I will tell tomorrow when long march will reach Islamabad: Imran Khan


LAHORE, Nov 18 (SABAH): Former prime minister and Chairman Pakistan Tehreek-e-Insaf (PTI)  Imran Khan on Friday said he will announce the arrival date of the party’s long march in Rawalpindi tomorrow (Saturday) as the former premier addressed the march’s participants via video link.

After suffering a bullet wound to the leg in an attempted assassination bid, Imran Khan said he will rejoin the party’s Haqeeqi Azadi march once it enters the garrison city of Rawalpindi.

The party chief said he will be consulting his doctors today, adding that he will set a date for the long march’s arrival in Islamabad accordingly.

Taking a dig at rival party supremo Nawaz Sharif, Imran Khan questioned how a person like him could be permitted to decide when the election will be held and who the next chief of army staff should be. “The person whose children are sitting in Britain,” said Imran, “how can he decide for Pakistan?”

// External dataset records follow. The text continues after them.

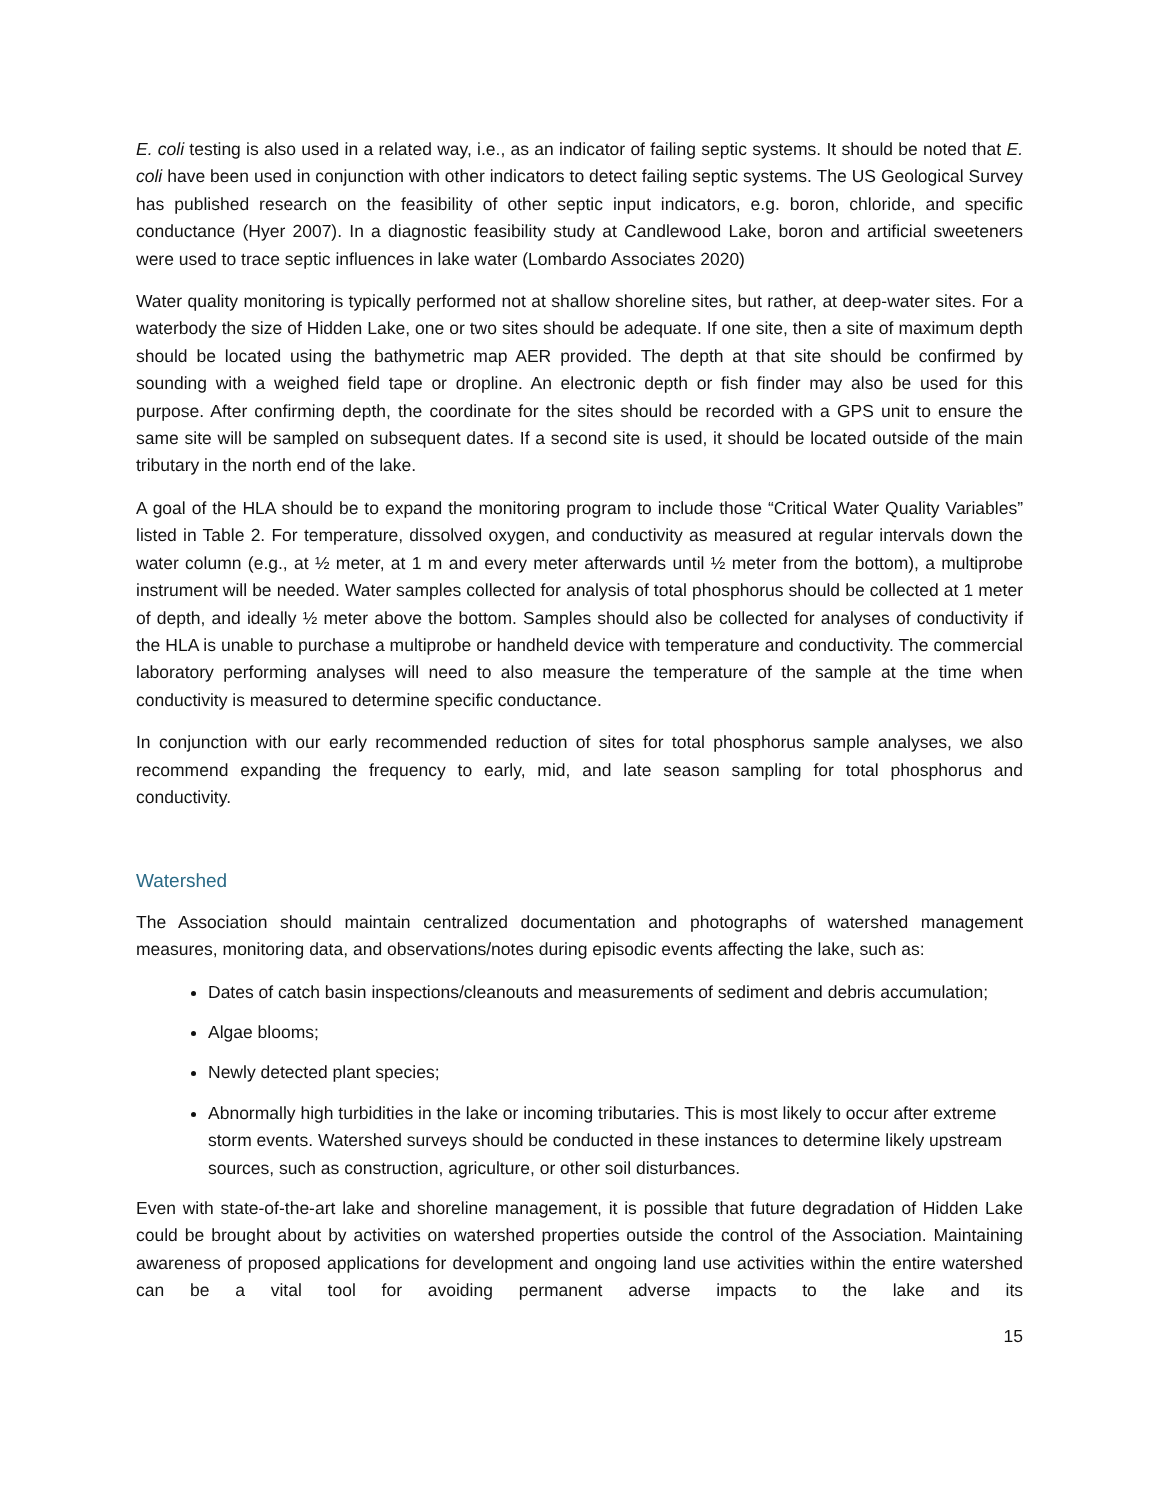E. coli testing is also used in a related way, i.e., as an indicator of failing septic systems. It should be noted that E. coli have been used in conjunction with other indicators to detect failing septic systems. The US Geological Survey has published research on the feasibility of other septic input indicators, e.g. boron, chloride, and specific conductance (Hyer 2007). In a diagnostic feasibility study at Candlewood Lake, boron and artificial sweeteners were used to trace septic influences in lake water (Lombardo Associates 2020)
Water quality monitoring is typically performed not at shallow shoreline sites, but rather, at deep-water sites. For a waterbody the size of Hidden Lake, one or two sites should be adequate. If one site, then a site of maximum depth should be located using the bathymetric map AER provided. The depth at that site should be confirmed by sounding with a weighed field tape or dropline. An electronic depth or fish finder may also be used for this purpose. After confirming depth, the coordinate for the sites should be recorded with a GPS unit to ensure the same site will be sampled on subsequent dates. If a second site is used, it should be located outside of the main tributary in the north end of the lake.
A goal of the HLA should be to expand the monitoring program to include those “Critical Water Quality Variables” listed in Table 2. For temperature, dissolved oxygen, and conductivity as measured at regular intervals down the water column (e.g., at ½ meter, at 1 m and every meter afterwards until ½ meter from the bottom), a multiprobe instrument will be needed. Water samples collected for analysis of total phosphorus should be collected at 1 meter of depth, and ideally ½ meter above the bottom. Samples should also be collected for analyses of conductivity if the HLA is unable to purchase a multiprobe or handheld device with temperature and conductivity. The commercial laboratory performing analyses will need to also measure the temperature of the sample at the time when conductivity is measured to determine specific conductance.
In conjunction with our early recommended reduction of sites for total phosphorus sample analyses, we also recommend expanding the frequency to early, mid, and late season sampling for total phosphorus and conductivity.
Watershed
The Association should maintain centralized documentation and photographs of watershed management measures, monitoring data, and observations/notes during episodic events affecting the lake, such as:
Dates of catch basin inspections/cleanouts and measurements of sediment and debris accumulation;
Algae blooms;
Newly detected plant species;
Abnormally high turbidities in the lake or incoming tributaries. This is most likely to occur after extreme storm events. Watershed surveys should be conducted in these instances to determine likely upstream sources, such as construction, agriculture, or other soil disturbances.
Even with state-of-the-art lake and shoreline management, it is possible that future degradation of Hidden Lake could be brought about by activities on watershed properties outside the control of the Association. Maintaining awareness of proposed applications for development and ongoing land use activities within the entire watershed can be a vital tool for avoiding permanent adverse impacts to the lake and its
15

“General Asif Nawaz’s brother has written in his book that in 1992 when he [Nawaz] was prime minister, he tried to bribe the general with a BMW in Murree’s Governor House,” he continued, “which was rejected”.

“Why did he do that?” lambasted Imran, claiming that Nawaz wanted to escape accountability and that is why he wanted to appoint an army chief of his liking and attempted to bribe him.

“He [Nawaz] has no idea how to play with a neutral empire,” said Imran. Imran also predicted that Nawaz will ask the army chief to “first of all try to get rid of me, because he [Nawaz] cannot compete with me”, and then “he will try to finish all corruption cases against him. And finally, he will never hold elections until he knows for sure he will win.” “Things were not this bad even when the country was under martial law under Pervez Musharraf,” he exclaimed.

The PTI chief also questioned during his address that if the largest political party cannot get justice in Pakistan, then who can as he pointed towards the difficulty he and his party faced in registering an FIR over the gun attack on him.

Imran said prosperity is necessarily dependent upon justice” as he asserted that hard-working Pakistanis were leaving the country to seek economic security because the system is not just.

“Whenever I ask overseas Pakistanis why they do not do business in Pakistan they tell me that they do not have faith in the system,” he added.